Temporal dynamics and risk factors for bloodstream infection with extended-spectrum β-lactamase-producing bacteria in previously-colonized individuals: National population-based cohort study

Abstract

Background. Little is known of the long-term risks of bloodstream infection (BSI) with extended spectrum β-lactamase-producing Enterobacteriaceae (EPE) in previously-colonized individuals. We investigated EPE-BSI risks and associated risk factors during 6 years following EPE colonization. Methods. We performed a population-based cohort study in Sweden using national health registers. Subjects were followed from their first EPE finding in feces (n = 5513) or urine (n = 17 189). The effects of co-morbidity, sociodemography, and outpatient antibiotic dispensation on EPE-BSI risks were assessed.

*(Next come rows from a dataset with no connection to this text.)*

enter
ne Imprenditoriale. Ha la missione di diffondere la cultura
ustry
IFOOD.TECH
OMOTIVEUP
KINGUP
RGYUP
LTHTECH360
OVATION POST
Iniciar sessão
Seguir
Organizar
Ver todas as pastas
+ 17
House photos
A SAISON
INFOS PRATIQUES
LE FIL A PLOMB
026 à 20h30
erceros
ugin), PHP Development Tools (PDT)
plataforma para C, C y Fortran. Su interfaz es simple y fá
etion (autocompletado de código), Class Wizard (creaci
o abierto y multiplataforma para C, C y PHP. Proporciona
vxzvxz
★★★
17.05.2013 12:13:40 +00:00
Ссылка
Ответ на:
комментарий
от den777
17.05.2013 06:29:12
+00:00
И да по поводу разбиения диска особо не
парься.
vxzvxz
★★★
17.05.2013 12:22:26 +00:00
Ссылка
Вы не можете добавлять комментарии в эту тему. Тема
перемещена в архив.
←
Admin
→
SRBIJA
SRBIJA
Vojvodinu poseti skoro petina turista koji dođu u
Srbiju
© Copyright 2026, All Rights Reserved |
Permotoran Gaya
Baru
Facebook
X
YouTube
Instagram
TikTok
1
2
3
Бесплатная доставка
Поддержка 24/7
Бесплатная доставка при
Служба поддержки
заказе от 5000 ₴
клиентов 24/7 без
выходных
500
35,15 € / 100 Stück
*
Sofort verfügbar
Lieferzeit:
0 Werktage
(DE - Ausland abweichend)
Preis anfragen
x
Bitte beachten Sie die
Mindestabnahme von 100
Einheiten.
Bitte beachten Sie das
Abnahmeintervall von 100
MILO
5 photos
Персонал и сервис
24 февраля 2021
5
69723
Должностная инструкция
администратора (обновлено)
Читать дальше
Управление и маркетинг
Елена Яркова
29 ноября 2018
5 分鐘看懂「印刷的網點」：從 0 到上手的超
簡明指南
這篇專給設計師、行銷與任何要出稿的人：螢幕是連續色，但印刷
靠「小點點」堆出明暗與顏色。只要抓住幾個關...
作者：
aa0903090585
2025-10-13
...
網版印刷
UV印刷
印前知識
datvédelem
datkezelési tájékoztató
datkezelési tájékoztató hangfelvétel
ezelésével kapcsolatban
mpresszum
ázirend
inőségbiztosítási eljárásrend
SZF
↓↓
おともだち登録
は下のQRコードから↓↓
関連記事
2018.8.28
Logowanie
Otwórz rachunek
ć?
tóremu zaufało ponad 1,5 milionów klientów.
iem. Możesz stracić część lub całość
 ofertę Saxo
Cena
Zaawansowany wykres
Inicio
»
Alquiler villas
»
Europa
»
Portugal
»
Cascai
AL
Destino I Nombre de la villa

The EPE-BSI risks were compared to those of 45 161 matched population- based reference subjects. Results. The cumulative 6-year EPE-BSI incidences were 3.8%, 1.6%, and 0.02% in the urine, feces, and reference cohorts, respectively. The incidences decreased exponentially during the first 6-12 months. Among EPE-exposed subjects, urological disorders were associated with the highest adjusted cause-specific hazard ratio (aCSHR) for subsequent EPE-BSIs (3.40, 95% confidence interval 2.47-4.69). The aCSHRs were between 1.62-2.20 for male sex, immunosuppression, diabetes, malignancy, lung disease, baseline urine source, and Klebsiella pneumoniae, compared to the Escherichia coli baseline sample. Antibiotics with selective activity against gram-negative bacilli-but mostly not EPE (trimethoprim-sulfamethoxazole, fluoroquinolones, oral cephalosporins, and penicillins with extended spectrums)-and pivmecillinam were associated with doubled EPE BSI risk during the 3 months after antibiotic dispensation in EPE-colonized subjects. Conclusions. EPE in urine or feces is a substantial risk factor for subsequent EPE-BSIs, but the risk declines rapidly during the first year after detection. In EPE-colonized individuals, specific risk factors can be used to identify subgroups for targeted interventions, such as eradication therapy.